È una protesta sempre più accesa quella che attraversa Rocchetta Sant’Antonio in questi giorni. I cittadini sono sul piede di guerra contro i lavori di rifacimento della scalinata della Chiesa Madre, finanziati con fondi PNRR Borghi, che dovevano restituire accessibilità e decoro al cuore del paese, ma che secondo molti stanno invece producendo un risultato “fuori luogo, sproporzionato e lesivo del valore storico” dell’area.
La nuova scala, dal design moderno e architettonicamente ardito, si inserisce infatti tra due dei simboli più rappresentativi del borgo: la Chiesa Madre e il Sedile del Cinquecento, due scrigni di memoria e identità locale. “Un contrasto inaccettabile – denunciano i cittadini – che trasforma uno dei luoghi più belli e fotografati di Rocchetta in un ibrido senza armonia.”
Per chiedere lo stop ai lavori, sono state raccolte oltre 250 firme, ma la petizione è rimasta lettera morta.

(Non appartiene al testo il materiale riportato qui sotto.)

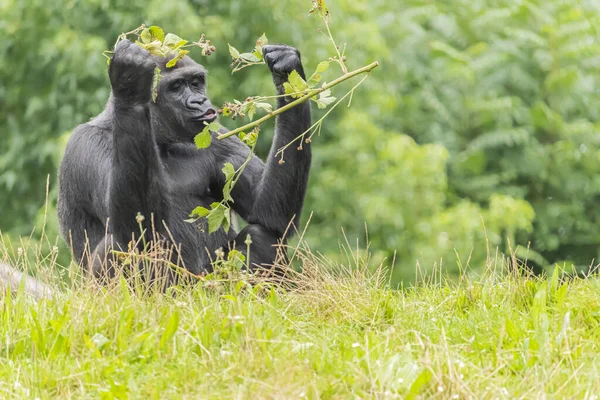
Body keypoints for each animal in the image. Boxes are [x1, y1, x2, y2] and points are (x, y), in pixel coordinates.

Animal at [58, 39, 312, 280]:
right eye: (176, 86)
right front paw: (131, 82)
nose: (200, 101)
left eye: (196, 82)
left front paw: (287, 69)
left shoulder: (214, 135)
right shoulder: (87, 144)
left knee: (260, 235)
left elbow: (267, 212)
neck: (160, 140)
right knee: (121, 243)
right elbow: (135, 227)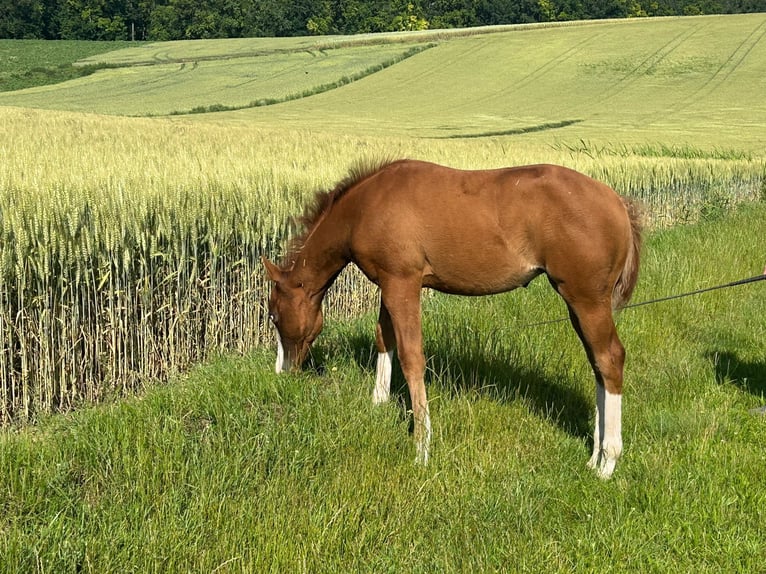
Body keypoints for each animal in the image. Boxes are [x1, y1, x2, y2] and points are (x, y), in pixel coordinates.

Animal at [264, 159, 640, 482]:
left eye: (274, 316)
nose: (284, 371)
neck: (366, 205)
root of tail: (618, 202)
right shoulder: (389, 283)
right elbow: (384, 338)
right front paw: (378, 403)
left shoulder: (403, 282)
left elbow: (412, 357)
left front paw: (421, 447)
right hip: (578, 302)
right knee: (597, 363)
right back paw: (594, 456)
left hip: (586, 299)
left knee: (609, 358)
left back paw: (608, 462)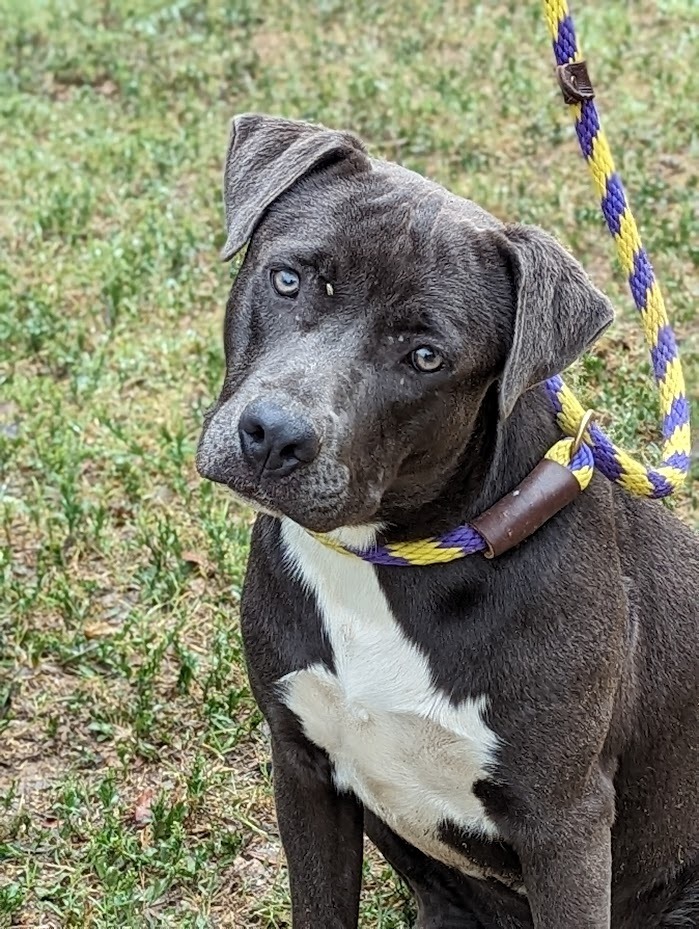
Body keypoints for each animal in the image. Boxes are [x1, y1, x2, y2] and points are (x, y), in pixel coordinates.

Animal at [197, 116, 699, 928]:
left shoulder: (565, 822)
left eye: (426, 356)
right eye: (289, 278)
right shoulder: (302, 764)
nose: (273, 437)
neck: (384, 563)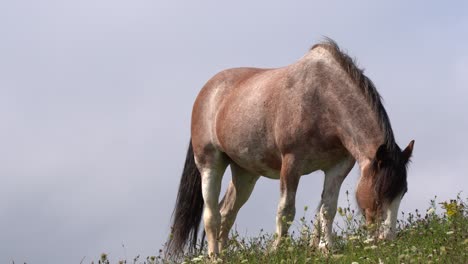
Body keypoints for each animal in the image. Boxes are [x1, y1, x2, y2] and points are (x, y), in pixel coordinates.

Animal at [166, 39, 414, 258]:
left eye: (403, 192)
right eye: (379, 193)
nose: (388, 240)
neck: (322, 99)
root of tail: (208, 91)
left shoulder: (338, 166)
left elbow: (327, 208)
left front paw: (327, 248)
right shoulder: (292, 163)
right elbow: (286, 211)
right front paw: (278, 250)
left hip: (245, 173)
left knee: (227, 212)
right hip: (210, 164)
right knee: (212, 215)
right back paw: (214, 256)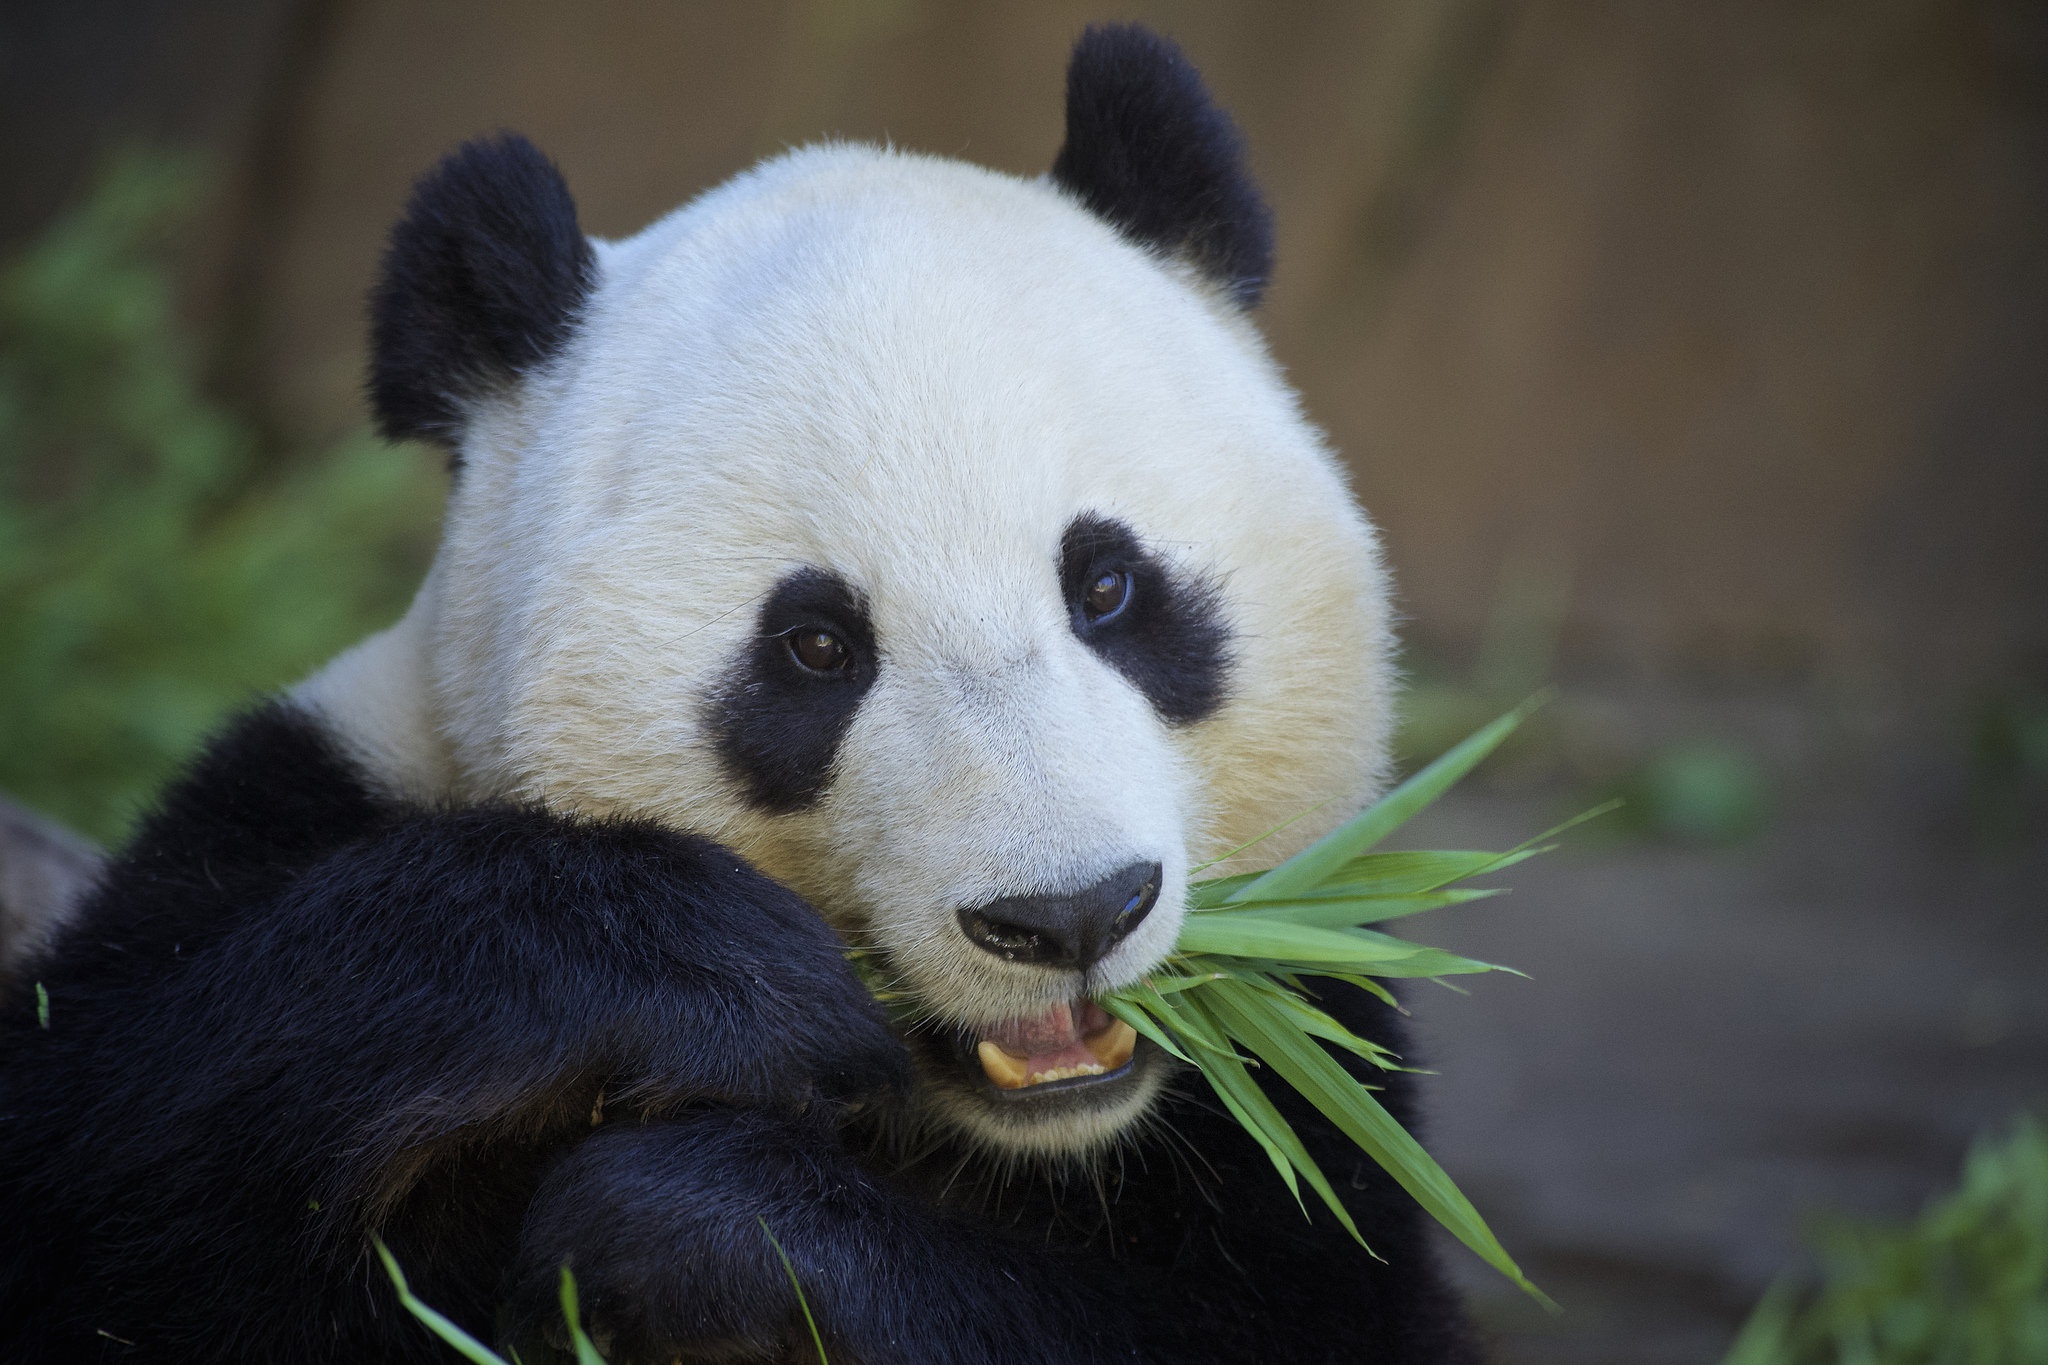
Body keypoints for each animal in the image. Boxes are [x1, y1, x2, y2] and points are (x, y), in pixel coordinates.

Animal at [0, 24, 1482, 1365]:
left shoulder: (1306, 1074)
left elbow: (1288, 1315)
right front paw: (717, 975)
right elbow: (107, 1159)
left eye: (1108, 588)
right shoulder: (304, 809)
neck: (1004, 1133)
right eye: (817, 647)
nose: (1066, 916)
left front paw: (689, 1230)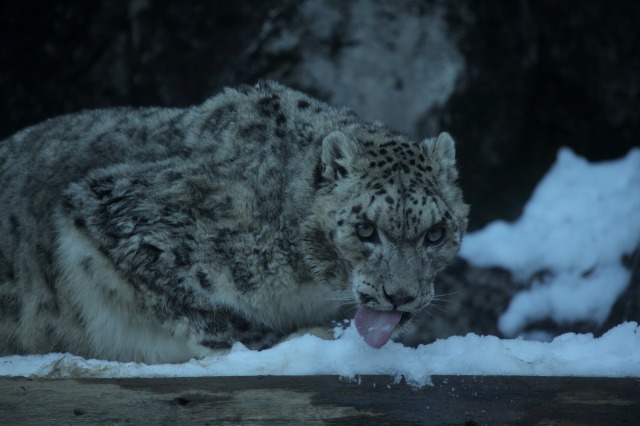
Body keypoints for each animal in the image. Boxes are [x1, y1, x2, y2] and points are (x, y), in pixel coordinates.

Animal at [0, 80, 470, 362]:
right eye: (365, 230)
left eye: (435, 234)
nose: (401, 296)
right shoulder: (124, 215)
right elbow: (209, 313)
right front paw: (296, 339)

L’amministrazione comunale ha scelto di procedere, ignorando l’appello della popolazione e continuando a dare pieno mandato ai progettisti.
A indignare ulteriormente la cittadinanza è ora anche il modo in cui il Comune si difende dalle critiche, sostenendo che l’opera sia “avallata” dalla Soprintendenza ai Beni Architettonici e Paesaggistici. È vero, il parere della Soprintendenza è stato positivo, ma ciò che si omette di dire è che quel parere è arrivato solo dopo la presentazione del progetto da parte dell’amministrazione. Non è stata la Soprintendenza a proporre o suggerire la soluzione, ma semplicemente a esprimersi su un progetto già deciso dal Comune. Oggi invece si vuole far credere l’opposto, nascondendosi dietro un via libera che, in realtà, è la conseguenza e non la causa dell’intervento.
Con il cantiere ormai a buon punto, la situazione appare persino peggiore di quanto mostrato nei render del progetto: “La scala reale è ancora più impattante, rompe le proporzioni, toglie respiro alla facciata della chiesa e cancella la percezione originaria dello spazio,” si legge in uno dei tanti commenti che affollano i social, dove le foto del cantiere stanno alimentando un’ondata di sdegno e discussioni accese.
“Non siamo contrari all’accessibilità per i disabili – dicono gli abitanti – , ma in nome dell’inclusione non si può sacrificare l’identità di un intero paese. Esistono soluzioni più rispettose del contesto, frutto di confronto e partecipazione, non di imposizione”.
Quello che più brucia, però, è proprio la mancanza di ascolto: Non si può decidere del volto del nostro centro storico senza coinvolgere la comunità. Questa è la casa di tutti, non il terreno di sperimentazione di pochi.
Ora, a lavori in corso, la popolazione chiede trasparenza, documenti e responsabilità. Chiede di sapere chi ha approvato cosa, con quali criteri e in base a quali valutazioni. Perché ciò che doveva essere un intervento di valorizzazione rischia di diventare un caso emblematico di cattiva gestione dei fondi PNRR nei piccoli borghi, dove spesso mancano confronto, progettazione condivisa e rispetto per il patrimonio storico.
Rocchetta non è un cantiere di prova per l’architettura contemporanea ma un borgo d’arte, di storia e di memoria. Difendere la sua identità non significa essere contro il progresso, ma ricordare che il futuro si costruisce solo sulle proprie radici.